## Request 1
In the forum thread on grey market tractors, what is the engine from the friend's grey market Kubota now used as?
## Request 2
Write the next part of the forum thread on grey market tractors, picking up from the point where it stops.

## Text passage
## Begin
On Yanmar's......they make a GREAT tractor......but they quit importing them into the US under their own name back in the late 80's when they cut a deal to make the small John Deere tractors ( look under the green sheet metal....it's a Yanmar ). I had one of the last US imports......many that you see for sale around are 'grey market' models.....not US models. And some JD-Yanmar parts ARE interchangeable.......and some aren't, because JD spec'ed the tractors different. I broke a lift arm on my Yanmar, and the lift arm on the JD was the same, EXCEPT the shaft coming out of the hydraulic lift part of the tractor was about 30% bigger.....due to JD specs......so it wouldn't fit.

Buddy of mine bought a grey market Kubota 'because it was a great deal' !!

Until it came time for tires......the wheels on it were a Jap/metric size, and there wasn't a tire in the US that would fit them.....NOR would the US wheels fit the lugs on his hubs. Boat Anchor.......well, not quite.....the engine is still used as a power unit on his place......

Buyer BEWARE when it comes to grey market tractors. A good deal ain't always a good deal in the long run.


----------



## Ross (May 9, 2002)

I wouldn't have thought metric tires shouldn't be a problem, there's so many euro brands coming in........ Still if it were mine I'd cut the centers out of the metric rims and weld or bolt them to standard outer rims. I had a German baler that took expensive metric tires. They held up but plan A was to re-engineer the hubs to standard 6 bolt if they ever went. It's a good point though these modifications cost $$$


----------



## FreightTrain (Nov 5, 2005)
## End
## Records supplied
## Begin
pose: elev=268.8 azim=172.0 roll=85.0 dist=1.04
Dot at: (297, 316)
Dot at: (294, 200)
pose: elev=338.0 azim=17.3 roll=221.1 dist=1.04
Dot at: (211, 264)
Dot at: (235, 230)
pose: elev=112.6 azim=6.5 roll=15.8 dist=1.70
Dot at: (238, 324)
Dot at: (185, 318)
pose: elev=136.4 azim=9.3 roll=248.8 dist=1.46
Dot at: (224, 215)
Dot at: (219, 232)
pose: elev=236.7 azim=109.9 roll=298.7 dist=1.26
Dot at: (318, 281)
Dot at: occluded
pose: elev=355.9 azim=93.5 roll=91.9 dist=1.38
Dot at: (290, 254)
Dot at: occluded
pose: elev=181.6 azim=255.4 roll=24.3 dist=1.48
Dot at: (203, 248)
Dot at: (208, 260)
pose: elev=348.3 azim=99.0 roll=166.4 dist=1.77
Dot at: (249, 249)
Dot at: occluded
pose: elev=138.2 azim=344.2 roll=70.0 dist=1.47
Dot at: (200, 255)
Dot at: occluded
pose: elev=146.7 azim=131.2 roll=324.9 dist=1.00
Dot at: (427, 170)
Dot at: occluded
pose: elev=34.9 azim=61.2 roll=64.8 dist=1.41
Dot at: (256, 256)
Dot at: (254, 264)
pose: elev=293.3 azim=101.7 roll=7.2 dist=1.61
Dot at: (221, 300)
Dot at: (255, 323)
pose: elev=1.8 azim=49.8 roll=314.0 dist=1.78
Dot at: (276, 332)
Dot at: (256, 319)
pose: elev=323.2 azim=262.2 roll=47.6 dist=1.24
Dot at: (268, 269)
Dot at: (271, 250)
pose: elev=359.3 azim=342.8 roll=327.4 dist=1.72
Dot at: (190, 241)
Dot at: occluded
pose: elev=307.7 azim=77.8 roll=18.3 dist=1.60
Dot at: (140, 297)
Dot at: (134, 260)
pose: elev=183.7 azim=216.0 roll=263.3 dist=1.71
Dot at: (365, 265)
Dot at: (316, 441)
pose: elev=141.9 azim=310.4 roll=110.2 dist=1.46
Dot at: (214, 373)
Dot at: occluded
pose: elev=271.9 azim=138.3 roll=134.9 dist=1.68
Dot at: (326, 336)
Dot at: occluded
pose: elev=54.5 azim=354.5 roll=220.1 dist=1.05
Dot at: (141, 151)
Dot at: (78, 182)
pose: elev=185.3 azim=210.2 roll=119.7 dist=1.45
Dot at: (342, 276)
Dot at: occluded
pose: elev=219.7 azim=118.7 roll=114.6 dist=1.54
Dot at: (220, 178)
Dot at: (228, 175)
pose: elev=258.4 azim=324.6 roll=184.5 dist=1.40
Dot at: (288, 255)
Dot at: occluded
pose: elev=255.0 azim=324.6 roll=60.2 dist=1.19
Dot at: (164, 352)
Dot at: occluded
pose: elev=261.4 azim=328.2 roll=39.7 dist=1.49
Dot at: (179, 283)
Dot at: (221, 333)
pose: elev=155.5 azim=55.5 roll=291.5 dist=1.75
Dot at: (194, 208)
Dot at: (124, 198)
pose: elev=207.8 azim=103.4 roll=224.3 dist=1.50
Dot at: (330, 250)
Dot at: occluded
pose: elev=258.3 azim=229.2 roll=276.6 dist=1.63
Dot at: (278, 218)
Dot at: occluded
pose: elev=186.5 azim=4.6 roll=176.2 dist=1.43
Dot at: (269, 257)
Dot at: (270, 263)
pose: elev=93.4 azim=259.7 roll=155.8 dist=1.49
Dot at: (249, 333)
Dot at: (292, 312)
## End
## Result 1
A power unit on his place.

## Result 2
thanks for everyones opinions! looks like ill stay away from new chinese and gofer a used US model :baby04:


----------



## m39fan (Apr 11, 2005)

I think you'll be happier going that route. We were all set to buy a new Chinese unit until I drove/worked one. To make a long story short, we bought a 1963 Ford 2000 for $2500. We'll get chains and weights for winter and bank the rest for farm needs. BTW, I had an 8N. Good little tractor but having lived with them can see why it's mainly collectors buying them up! Same for the AC's and others of the era. Go with a '60's and up American built. They'll have the features you need and tend to be tough as nails.

Take Care,
Mike


----------



## vallyfarm (Oct 24, 2006)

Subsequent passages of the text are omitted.